**WORK REQUIRED:** Beginning with the opening line of the entries, return every line through the one containing "Center for Clinical", both included, and nothing else. Omit pictures.

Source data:
_____

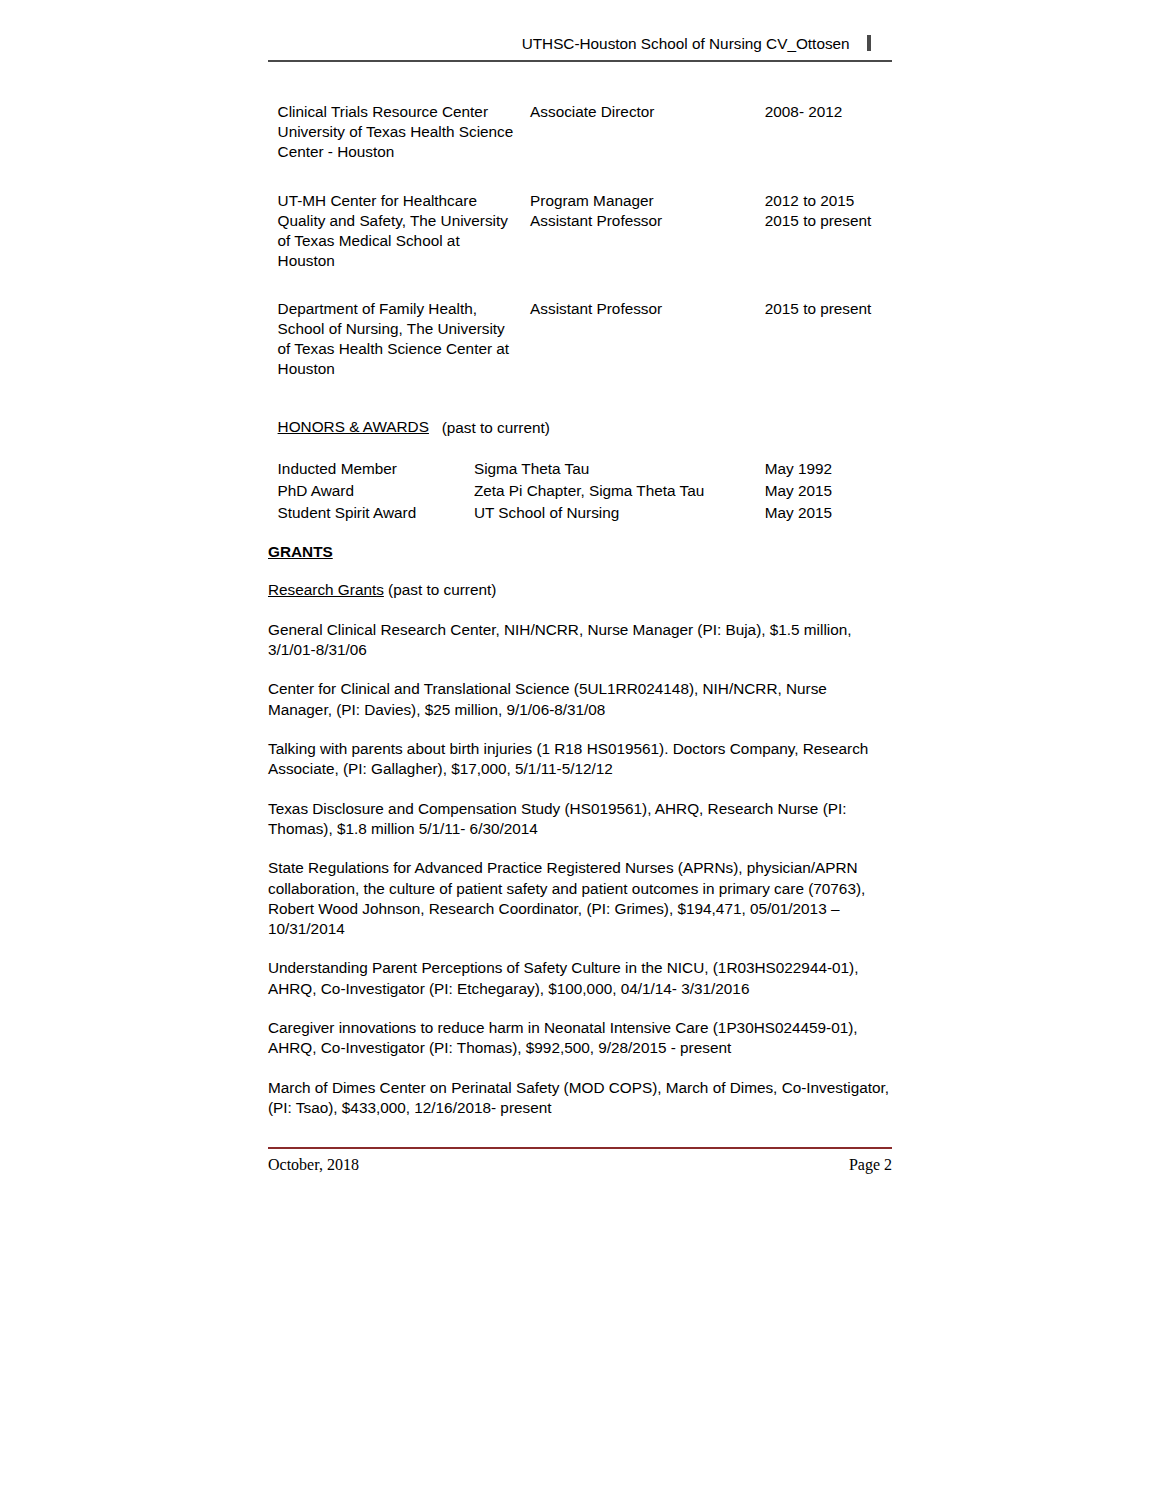UTHSC-Houston School of Nursing CV_Ottosen
| Clinical Trials Resource Center University of Texas Health Science Center - Houston | Associate Director | 2008- 2012 |
| UT-MH Center for Healthcare Quality and Safety, The University of Texas Medical School at Houston | Program Manager Assistant Professor | 2012 to 2015 2015 to present |
| Department of Family Health, School of Nursing, The University of Texas Health Science Center at Houston | Assistant Professor | 2015 to present |
HONORS & AWARDS
(past to current)
| Inducted Member | Sigma Theta Tau | May 1992 |
| PhD Award | Zeta Pi Chapter, Sigma Theta Tau | May 2015 |
| Student Spirit Award | UT School of Nursing | May 2015 |
GRANTS
Research Grants (past to current)
General Clinical Research Center, NIH/NCRR, Nurse Manager (PI: Buja), $1.5 million, 3/1/01-8/31/06
Center for Clinical and Translational Science (5UL1RR024148), NIH/NCRR, Nurse Manager, (PI: Davies), $25 million, 9/1/06-8/31/08
Talking with parents about birth injuries (1 R18 HS019561). Doctors Company, Research Associate, (PI: Gallagher), $17,000, 5/1/11-5/12/12
Texas Disclosure and Compensation Study (HS019561), AHRQ, Research Nurse (PI: Thomas), $1.8 million 5/1/11- 6/30/2014
State Regulations for Advanced Practice Registered Nurses (APRNs), physician/APRN collaboration, the culture of patient safety and patient outcomes in primary care (70763), Robert Wood Johnson, Research Coordinator, (PI: Grimes), $194,471, 05/01/2013 – 10/31/2014
Understanding Parent Perceptions of Safety Culture in the NICU, (1R03HS022944-01), AHRQ, Co-Investigator (PI: Etchegaray), $100,000, 04/1/14- 3/31/2016
Caregiver innovations to reduce harm in Neonatal Intensive Care (1P30HS024459-01), AHRQ, Co-Investigator (PI: Thomas), $992,500, 9/28/2015 - present
March of Dimes Center on Perinatal Safety (MOD COPS), March of Dimes, Co-Investigator, (PI: Tsao), $433,000, 12/16/2018- present
October, 2018 Page 2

_____

**TASK ANSWER:**
UTHSC-Houston School of Nursing CV_Ottosen
| Clinical Trials Resource Center University of Texas Health Science Center - Houston | Associate Director | 2008- 2012 |
| UT-MH Center for Healthcare Quality and Safety, The University of Texas Medical School at Houston | Program Manager Assistant Professor | 2012 to 2015 2015 to present |
| Department of Family Health, School of Nursing, The University of Texas Health Science Center at Houston | Assistant Professor | 2015 to present |
HONORS & AWARDS
(past to current)
| Inducted Member | Sigma Theta Tau | May 1992 |
| PhD Award | Zeta Pi Chapter, Sigma Theta Tau | May 2015 |
| Student Spirit Award | UT School of Nursing | May 2015 |
GRANTS
Research Grants (past to current)
General Clinical Research Center, NIH/NCRR, Nurse Manager (PI: Buja), $1.5 million, 3/1/01-8/31/06
Center for Clinical and Translational Science (5UL1RR024148), NIH/NCRR, Nurse Manager, (PI: Davies), $25 million, 9/1/06-8/31/08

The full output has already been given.